The inherited operator can be used to for the following expression to explicit operate on the implementation provided by the base class of the current Class, instead of a potential override in the current type.

When overriding a class Member, inhierited is the only way to access the override functionality, form the descendant type, as all direct calls to the member will be directed to the override version, as part Polymorphism.

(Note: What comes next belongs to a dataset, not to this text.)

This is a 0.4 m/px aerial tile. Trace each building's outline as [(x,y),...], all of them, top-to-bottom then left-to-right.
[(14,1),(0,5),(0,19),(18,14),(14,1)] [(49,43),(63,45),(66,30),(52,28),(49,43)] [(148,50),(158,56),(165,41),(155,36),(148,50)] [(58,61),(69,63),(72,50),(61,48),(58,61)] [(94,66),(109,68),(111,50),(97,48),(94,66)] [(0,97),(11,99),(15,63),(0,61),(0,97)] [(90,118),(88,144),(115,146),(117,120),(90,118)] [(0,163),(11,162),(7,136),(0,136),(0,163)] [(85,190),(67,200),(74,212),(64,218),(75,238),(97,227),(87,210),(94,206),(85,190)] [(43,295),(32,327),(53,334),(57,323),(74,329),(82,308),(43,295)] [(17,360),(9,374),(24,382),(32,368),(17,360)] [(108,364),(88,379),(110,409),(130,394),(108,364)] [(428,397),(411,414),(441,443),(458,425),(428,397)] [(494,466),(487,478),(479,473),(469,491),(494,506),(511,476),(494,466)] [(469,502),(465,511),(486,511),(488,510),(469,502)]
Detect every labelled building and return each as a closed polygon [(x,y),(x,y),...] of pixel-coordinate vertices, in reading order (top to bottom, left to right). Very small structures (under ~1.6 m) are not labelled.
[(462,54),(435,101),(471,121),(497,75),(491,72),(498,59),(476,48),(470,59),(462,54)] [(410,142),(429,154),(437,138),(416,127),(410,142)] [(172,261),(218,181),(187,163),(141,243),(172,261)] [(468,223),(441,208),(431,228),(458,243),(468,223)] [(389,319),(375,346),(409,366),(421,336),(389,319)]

When used standalone, the keyword will vall the inherited version of the Method, Property or Constructor that exactly matches the current one in name and signature.

type
  Foo = class
  public
    constructor; 
    begin
    end;
  end;

  Bar = class(Foo)
  public
    constructor; 
    begin
      inherited; // calls the exact same (in this case name- and parameterless) constructor in the base
    end;
  end;

inherited can also be used with an explicit member name and (optional) parameters, to call the same or any member in the base class.

type
  Foo = class
  public
    method Test1; virtual;
    begin
    end;

    method Test2(aValue: String); virtual;
    begin
    end;
  end;

  Bar = class(Foo)
  public
    method Test1; virtual;
    begin
      inherited Test2('Hello, Unnamed'); // explictly calls Test2 of the base, not Bar.Test2
    end;

    method Test2(aValue: String); virtual;
    begin
      inherited Test2($'Hello, {aValue} 🖖'); // calls same method in base, but w/ different value;
    end;
  end;

Inherited in Constructors

While calling into the base is optional for regular methods or properties, Constructors must always call a a different constructor of the same class that (eventually) calls into a constructor in the base class.

Constructors without an explicit Constructor Call will automatically either call a constructor matching the same parameters (if available) or the parameterless constructor (again, if available) of the base class.

The Constructor Call and Constructors: Deferred Construction topics cover this in more detail.